__What needs to be done__.
Each line in the records below, from the one that contains "M9 999 93 1064" to the one that contains "M1398 1307 1376 1294 1523 1023", should be reproduced exactly, the first and last included.

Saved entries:
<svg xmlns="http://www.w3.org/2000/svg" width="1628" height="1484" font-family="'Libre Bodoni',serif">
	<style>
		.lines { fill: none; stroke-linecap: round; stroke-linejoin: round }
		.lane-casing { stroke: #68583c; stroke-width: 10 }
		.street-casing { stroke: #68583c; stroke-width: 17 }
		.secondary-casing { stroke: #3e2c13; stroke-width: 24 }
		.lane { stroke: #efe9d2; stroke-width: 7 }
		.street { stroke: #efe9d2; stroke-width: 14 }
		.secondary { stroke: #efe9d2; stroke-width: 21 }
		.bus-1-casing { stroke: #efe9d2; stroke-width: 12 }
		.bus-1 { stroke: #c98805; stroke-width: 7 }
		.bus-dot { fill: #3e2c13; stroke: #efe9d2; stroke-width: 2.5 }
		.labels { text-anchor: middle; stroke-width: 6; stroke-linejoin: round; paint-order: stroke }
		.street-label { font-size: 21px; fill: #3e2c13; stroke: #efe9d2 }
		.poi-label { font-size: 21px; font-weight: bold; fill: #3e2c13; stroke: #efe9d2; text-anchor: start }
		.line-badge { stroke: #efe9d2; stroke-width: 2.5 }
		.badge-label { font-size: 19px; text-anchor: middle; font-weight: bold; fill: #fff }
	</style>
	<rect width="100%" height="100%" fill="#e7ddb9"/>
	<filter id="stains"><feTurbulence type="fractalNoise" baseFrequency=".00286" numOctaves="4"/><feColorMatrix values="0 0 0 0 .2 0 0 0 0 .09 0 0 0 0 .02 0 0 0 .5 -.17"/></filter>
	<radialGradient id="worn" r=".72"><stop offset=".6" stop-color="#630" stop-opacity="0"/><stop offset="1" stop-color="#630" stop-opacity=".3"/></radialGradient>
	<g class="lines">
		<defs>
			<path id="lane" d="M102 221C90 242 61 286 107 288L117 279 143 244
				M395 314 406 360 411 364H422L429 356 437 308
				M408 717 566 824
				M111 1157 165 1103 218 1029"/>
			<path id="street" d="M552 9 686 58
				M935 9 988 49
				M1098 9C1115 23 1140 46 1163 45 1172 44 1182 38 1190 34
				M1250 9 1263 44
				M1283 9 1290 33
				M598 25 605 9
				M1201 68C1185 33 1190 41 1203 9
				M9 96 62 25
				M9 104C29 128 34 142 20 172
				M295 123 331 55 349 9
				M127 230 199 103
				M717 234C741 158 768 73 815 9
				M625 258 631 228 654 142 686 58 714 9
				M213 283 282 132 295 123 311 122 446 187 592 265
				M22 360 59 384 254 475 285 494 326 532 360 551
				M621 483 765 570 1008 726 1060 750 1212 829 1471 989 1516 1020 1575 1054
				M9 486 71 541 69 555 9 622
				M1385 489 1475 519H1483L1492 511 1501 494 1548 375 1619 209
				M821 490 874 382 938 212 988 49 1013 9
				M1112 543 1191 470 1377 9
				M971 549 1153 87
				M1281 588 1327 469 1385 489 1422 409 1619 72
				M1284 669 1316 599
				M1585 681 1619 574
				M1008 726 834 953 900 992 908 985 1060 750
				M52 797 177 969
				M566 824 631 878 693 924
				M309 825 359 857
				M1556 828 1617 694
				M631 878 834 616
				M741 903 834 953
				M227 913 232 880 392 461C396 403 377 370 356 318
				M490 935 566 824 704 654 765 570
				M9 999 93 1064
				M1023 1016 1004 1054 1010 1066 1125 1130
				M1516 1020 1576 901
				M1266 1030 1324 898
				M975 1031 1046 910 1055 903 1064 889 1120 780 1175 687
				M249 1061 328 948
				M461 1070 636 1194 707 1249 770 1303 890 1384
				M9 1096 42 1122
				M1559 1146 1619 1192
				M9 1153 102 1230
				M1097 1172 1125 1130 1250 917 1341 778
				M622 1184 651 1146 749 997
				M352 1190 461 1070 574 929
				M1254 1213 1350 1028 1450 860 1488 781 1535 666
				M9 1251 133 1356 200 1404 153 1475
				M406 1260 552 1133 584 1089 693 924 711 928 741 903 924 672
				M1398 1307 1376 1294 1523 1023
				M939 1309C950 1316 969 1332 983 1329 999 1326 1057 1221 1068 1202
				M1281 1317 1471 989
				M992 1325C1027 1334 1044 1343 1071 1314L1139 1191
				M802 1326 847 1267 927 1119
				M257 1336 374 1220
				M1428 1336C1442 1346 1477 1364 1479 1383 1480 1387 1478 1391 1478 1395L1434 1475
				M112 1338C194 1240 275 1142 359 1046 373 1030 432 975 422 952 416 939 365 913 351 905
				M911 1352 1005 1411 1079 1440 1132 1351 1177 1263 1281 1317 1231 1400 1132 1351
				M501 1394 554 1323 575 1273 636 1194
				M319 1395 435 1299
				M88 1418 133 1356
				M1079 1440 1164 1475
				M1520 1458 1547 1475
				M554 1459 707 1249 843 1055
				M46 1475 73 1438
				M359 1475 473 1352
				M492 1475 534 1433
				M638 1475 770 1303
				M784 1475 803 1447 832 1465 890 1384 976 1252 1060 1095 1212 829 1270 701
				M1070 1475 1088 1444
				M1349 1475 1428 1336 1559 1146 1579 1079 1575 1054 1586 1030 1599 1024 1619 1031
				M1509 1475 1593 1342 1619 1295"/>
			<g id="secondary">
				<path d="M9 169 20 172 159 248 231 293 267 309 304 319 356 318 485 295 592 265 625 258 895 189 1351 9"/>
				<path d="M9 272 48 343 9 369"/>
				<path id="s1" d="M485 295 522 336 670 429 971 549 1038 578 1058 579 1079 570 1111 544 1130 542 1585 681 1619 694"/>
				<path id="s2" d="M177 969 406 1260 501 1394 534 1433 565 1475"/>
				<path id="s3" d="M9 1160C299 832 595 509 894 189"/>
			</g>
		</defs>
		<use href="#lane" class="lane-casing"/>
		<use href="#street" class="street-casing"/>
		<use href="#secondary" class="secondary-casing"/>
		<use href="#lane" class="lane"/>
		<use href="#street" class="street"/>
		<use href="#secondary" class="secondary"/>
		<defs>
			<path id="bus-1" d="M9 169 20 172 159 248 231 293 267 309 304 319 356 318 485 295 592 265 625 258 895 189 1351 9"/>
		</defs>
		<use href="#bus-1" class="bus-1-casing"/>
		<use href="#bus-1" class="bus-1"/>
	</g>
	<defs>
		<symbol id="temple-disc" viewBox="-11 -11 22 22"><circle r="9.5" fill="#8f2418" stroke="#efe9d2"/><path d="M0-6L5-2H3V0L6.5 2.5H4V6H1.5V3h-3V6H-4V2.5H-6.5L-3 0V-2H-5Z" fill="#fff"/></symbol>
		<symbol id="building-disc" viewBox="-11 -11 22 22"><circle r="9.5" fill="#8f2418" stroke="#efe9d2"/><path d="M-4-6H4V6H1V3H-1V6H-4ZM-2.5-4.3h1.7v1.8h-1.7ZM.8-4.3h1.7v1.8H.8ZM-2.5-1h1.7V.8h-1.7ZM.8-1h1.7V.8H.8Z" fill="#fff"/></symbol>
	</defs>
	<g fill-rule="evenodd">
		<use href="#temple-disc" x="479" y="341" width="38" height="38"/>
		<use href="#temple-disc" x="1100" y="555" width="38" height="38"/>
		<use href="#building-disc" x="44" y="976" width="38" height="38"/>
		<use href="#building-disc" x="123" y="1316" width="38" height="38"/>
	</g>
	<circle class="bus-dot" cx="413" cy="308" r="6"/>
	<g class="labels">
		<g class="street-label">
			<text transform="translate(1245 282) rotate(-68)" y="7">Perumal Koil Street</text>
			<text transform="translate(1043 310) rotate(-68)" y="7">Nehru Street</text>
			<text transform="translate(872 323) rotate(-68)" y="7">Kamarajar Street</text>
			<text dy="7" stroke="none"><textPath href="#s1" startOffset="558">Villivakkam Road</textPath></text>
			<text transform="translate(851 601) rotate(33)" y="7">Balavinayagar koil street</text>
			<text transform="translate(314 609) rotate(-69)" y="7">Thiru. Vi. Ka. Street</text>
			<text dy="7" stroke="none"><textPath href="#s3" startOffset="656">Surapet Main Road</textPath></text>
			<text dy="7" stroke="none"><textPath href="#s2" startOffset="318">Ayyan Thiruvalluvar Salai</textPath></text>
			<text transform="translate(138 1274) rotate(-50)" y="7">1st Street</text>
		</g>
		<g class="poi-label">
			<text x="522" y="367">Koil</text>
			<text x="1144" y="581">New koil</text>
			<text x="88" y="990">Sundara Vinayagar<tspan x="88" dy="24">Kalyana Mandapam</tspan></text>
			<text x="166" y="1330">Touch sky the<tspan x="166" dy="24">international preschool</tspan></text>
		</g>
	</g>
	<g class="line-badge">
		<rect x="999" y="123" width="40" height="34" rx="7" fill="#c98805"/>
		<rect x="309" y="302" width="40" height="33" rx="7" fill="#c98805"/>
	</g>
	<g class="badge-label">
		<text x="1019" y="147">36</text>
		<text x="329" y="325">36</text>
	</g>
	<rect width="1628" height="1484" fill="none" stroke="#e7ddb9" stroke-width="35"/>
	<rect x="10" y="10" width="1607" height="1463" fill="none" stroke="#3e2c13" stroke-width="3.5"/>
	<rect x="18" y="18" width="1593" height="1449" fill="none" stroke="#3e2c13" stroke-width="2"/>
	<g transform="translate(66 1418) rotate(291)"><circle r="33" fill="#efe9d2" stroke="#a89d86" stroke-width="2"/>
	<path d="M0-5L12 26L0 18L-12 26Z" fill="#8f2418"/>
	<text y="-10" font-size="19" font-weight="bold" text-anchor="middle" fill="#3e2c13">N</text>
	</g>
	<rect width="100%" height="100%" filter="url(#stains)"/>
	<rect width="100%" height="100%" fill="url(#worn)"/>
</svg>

__Response__.
				M9 999 93 1064
				M1023 1016 1004 1054 1010 1066 1125 1130
				M1516 1020 1576 901
				M1266 1030 1324 898
				M975 1031 1046 910 1055 903 1064 889 1120 780 1175 687
				M249 1061 328 948
				M461 1070 636 1194 707 1249 770 1303 890 1384
				M9 1096 42 1122
				M1559 1146 1619 1192
				M9 1153 102 1230
				M1097 1172 1125 1130 1250 917 1341 778
				M622 1184 651 1146 749 997
				M352 1190 461 1070 574 929
				M1254 1213 1350 1028 1450 860 1488 781 1535 666
				M9 1251 133 1356 200 1404 153 1475
				M406 1260 552 1133 584 1089 693 924 711 928 741 903 924 672
				M1398 1307 1376 1294 1523 1023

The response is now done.